___ Exercise data ___

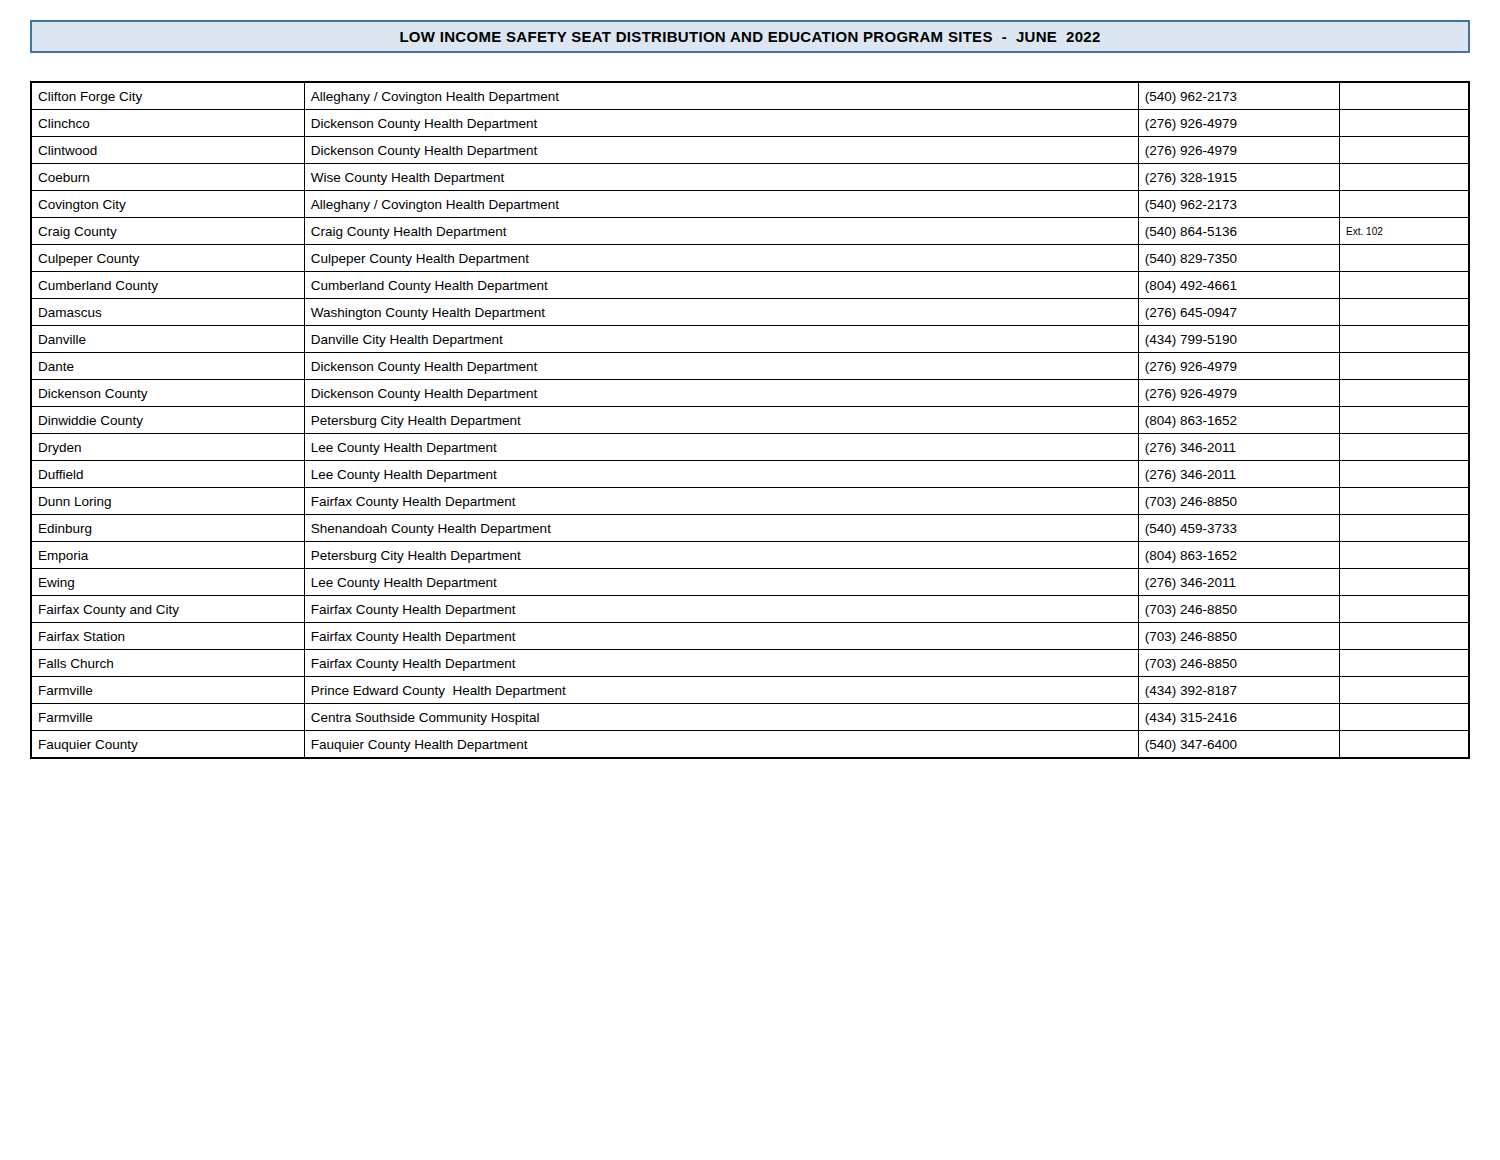LOW INCOME SAFETY SEAT DISTRIBUTION AND EDUCATION PROGRAM SITES - JUNE 2022
| Clifton Forge City | Alleghany / Covington Health Department | (540) 962-2173 | |
| Clinchco | Dickenson County Health Department | (276) 926-4979 | |
| Clintwood | Dickenson County Health Department | (276) 926-4979 | |
| Coeburn | Wise County Health Department | (276) 328-1915 | |
| Covington City | Alleghany / Covington Health Department | (540) 962-2173 | |
| Craig County | Craig County Health Department | (540) 864-5136 | Ext. 102 |
| Culpeper County | Culpeper County Health Department | (540) 829-7350 | |
| Cumberland County | Cumberland County Health Department | (804) 492-4661 | |
| Damascus | Washington County Health Department | (276) 645-0947 | |
| Danville | Danville City Health Department | (434) 799-5190 | |
| Dante | Dickenson County Health Department | (276) 926-4979 | |
| Dickenson County | Dickenson County Health Department | (276) 926-4979 | |
| Dinwiddie County | Petersburg City Health Department | (804) 863-1652 | |
| Dryden | Lee County Health Department | (276) 346-2011 | |
| Duffield | Lee County Health Department | (276) 346-2011 | |
| Dunn Loring | Fairfax County Health Department | (703) 246-8850 | |
| Edinburg | Shenandoah County Health Department | (540) 459-3733 | |
| Emporia | Petersburg City Health Department | (804) 863-1652 | |
| Ewing | Lee County Health Department | (276) 346-2011 | |
| Fairfax County and City | Fairfax County Health Department | (703) 246-8850 | |
| Fairfax Station | Fairfax County Health Department | (703) 246-8850 | |
| Falls Church | Fairfax County Health Department | (703) 246-8850 | |
| Farmville | Prince Edward County Health Department | (434) 392-8187 | |
| Farmville | Centra Southside Community Hospital | (434) 315-2416 | |
| Fauquier County | Fauquier County Health Department | (540) 347-6400 | |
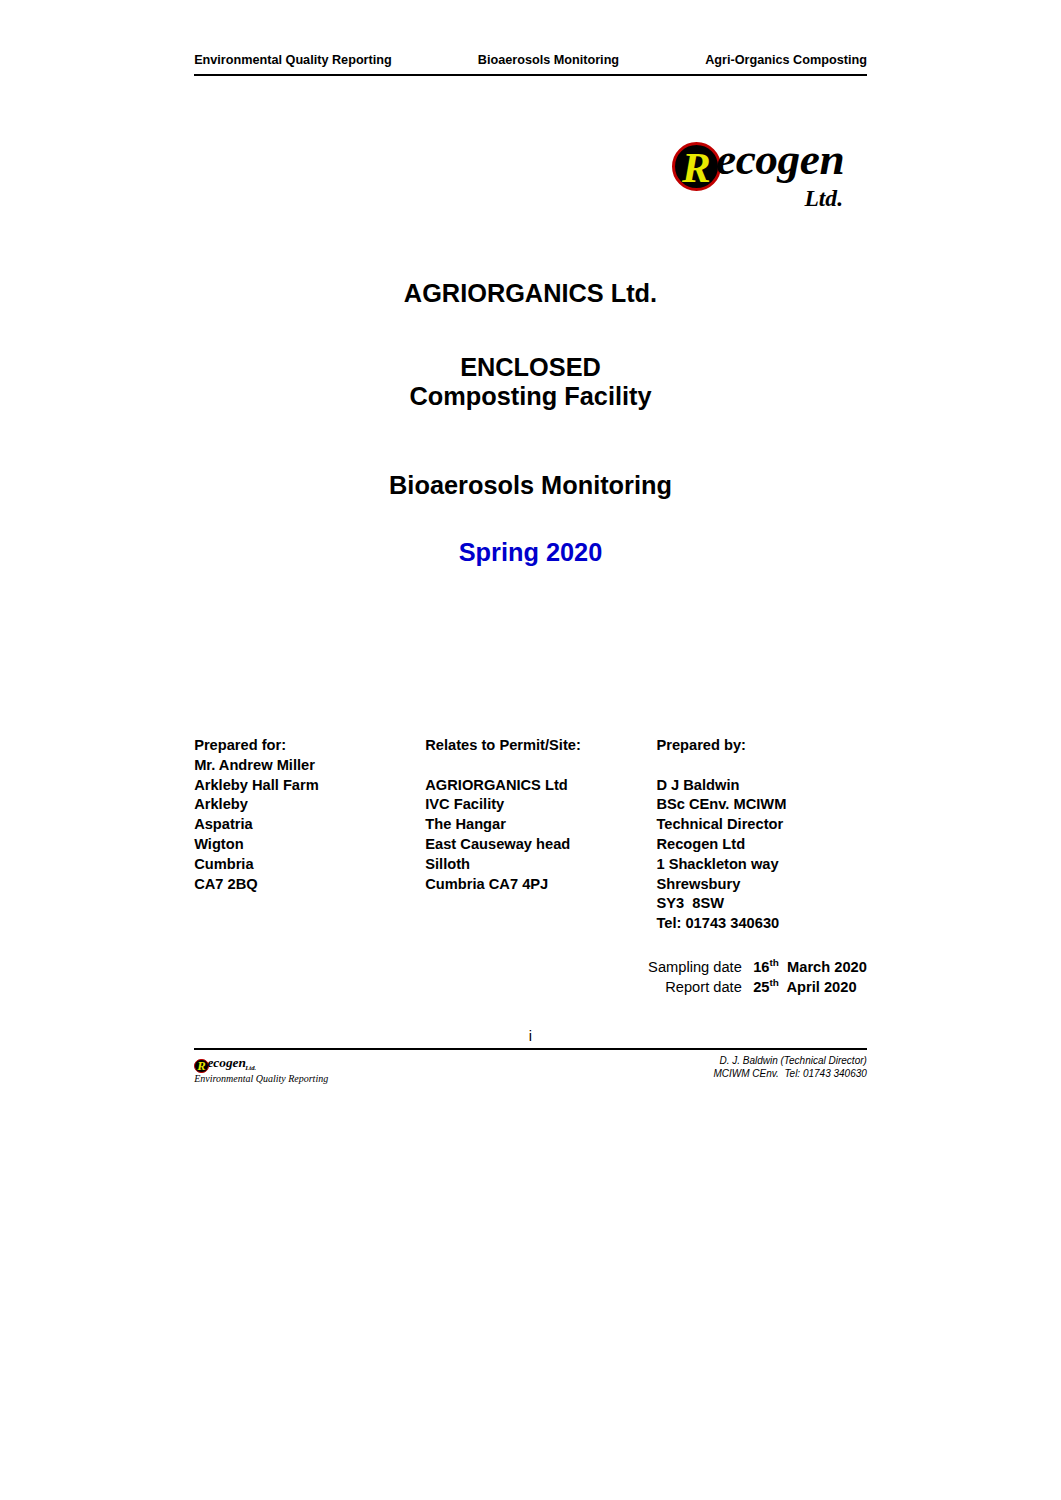Environmental Quality Reporting Bioaerosols Monitoring Agri-Organics Composting
Recogen Ltd.
AGRIORGANICS Ltd.
ENCLOSEDComposting Facility
Bioaerosols Monitoring
Spring 2020
Prepared for:
Mr. Andrew Miller
Arkleby Hall Farm
Arkleby
Aspatria
Wigton
Cumbria
CA7 2BQ
Relates to Permit/Site:
AGRIORGANICS Ltd
IVC Facility
The Hangar
East Causeway head
Silloth
Cumbria CA7 4PJ
Prepared by:
D J Baldwin
BSc CEnv. MCIWM
Technical Director
Recogen Ltd
1 Shackleton way
Shrewsbury
SY3 8SW
Tel: 01743 340630
| Sampling date | 16 th March 2020 |
| Report date | 25 th April 2020 |
i
RecogenLtd.
Environmental Quality Reporting
D. J. Baldwin (Technical Director)
MCIWM CEnv. Tel: 01743 340630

___

**Your assignment:**
Would you provide an exact, picture-free copy of the data above?

**Exercise result:**
LOW INCOME SAFETY SEAT DISTRIBUTION AND EDUCATION PROGRAM SITES - JUNE 2022
| Clifton Forge City | Alleghany / Covington Health Department | (540) 962-2173 | |
| Clinchco | Dickenson County Health Department | (276) 926-4979 | |
| Clintwood | Dickenson County Health Department | (276) 926-4979 | |
| Coeburn | Wise County Health Department | (276) 328-1915 | |
| Covington City | Alleghany / Covington Health Department | (540) 962-2173 | |
| Craig County | Craig County Health Department | (540) 864-5136 | Ext. 102 |
| Culpeper County | Culpeper County Health Department | (540) 829-7350 | |
| Cumberland County | Cumberland County Health Department | (804) 492-4661 | |
| Damascus | Washington County Health Department | (276) 645-0947 | |
| Danville | Danville City Health Department | (434) 799-5190 | |
| Dante | Dickenson County Health Department | (276) 926-4979 | |
| Dickenson County | Dickenson County Health Department | (276) 926-4979 | |
| Dinwiddie County | Petersburg City Health Department | (804) 863-1652 | |
| Dryden | Lee County Health Department | (276) 346-2011 | |
| Duffield | Lee County Health Department | (276) 346-2011 | |
| Dunn Loring | Fairfax County Health Department | (703) 246-8850 | |
| Edinburg | Shenandoah County Health Department | (540) 459-3733 | |
| Emporia | Petersburg City Health Department | (804) 863-1652 | |
| Ewing | Lee County Health Department | (276) 346-2011 | |
| Fairfax County and City | Fairfax County Health Department | (703) 246-8850 | |
| Fairfax Station | Fairfax County Health Department | (703) 246-8850 | |
| Falls Church | Fairfax County Health Department | (703) 246-8850 | |
| Farmville | Prince Edward County Health Department | (434) 392-8187 | |
| Farmville | Centra Southside Community Hospital | (434) 315-2416 | |
| Fauquier County | Fauquier County Health Department | (540) 347-6400 | |
Environmental Quality Reporting Bioaerosols Monitoring Agri-Organics Composting
Recogen Ltd.
AGRIORGANICS Ltd.
ENCLOSEDComposting Facility
Bioaerosols Monitoring
Spring 2020
Prepared for:
Mr. Andrew Miller
Arkleby Hall Farm
Arkleby
Aspatria
Wigton
Cumbria
CA7 2BQ
Relates to Permit/Site:
AGRIORGANICS Ltd
IVC Facility
The Hangar
East Causeway head
Silloth
Cumbria CA7 4PJ
Prepared by:
D J Baldwin
BSc CEnv. MCIWM
Technical Director
Recogen Ltd
1 Shackleton way
Shrewsbury
SY3 8SW
Tel: 01743 340630
| Sampling date | 16 th March 2020 |
| Report date | 25 th April 2020 |
i
RecogenLtd.
Environmental Quality Reporting
D. J. Baldwin (Technical Director)
MCIWM CEnv. Tel: 01743 340630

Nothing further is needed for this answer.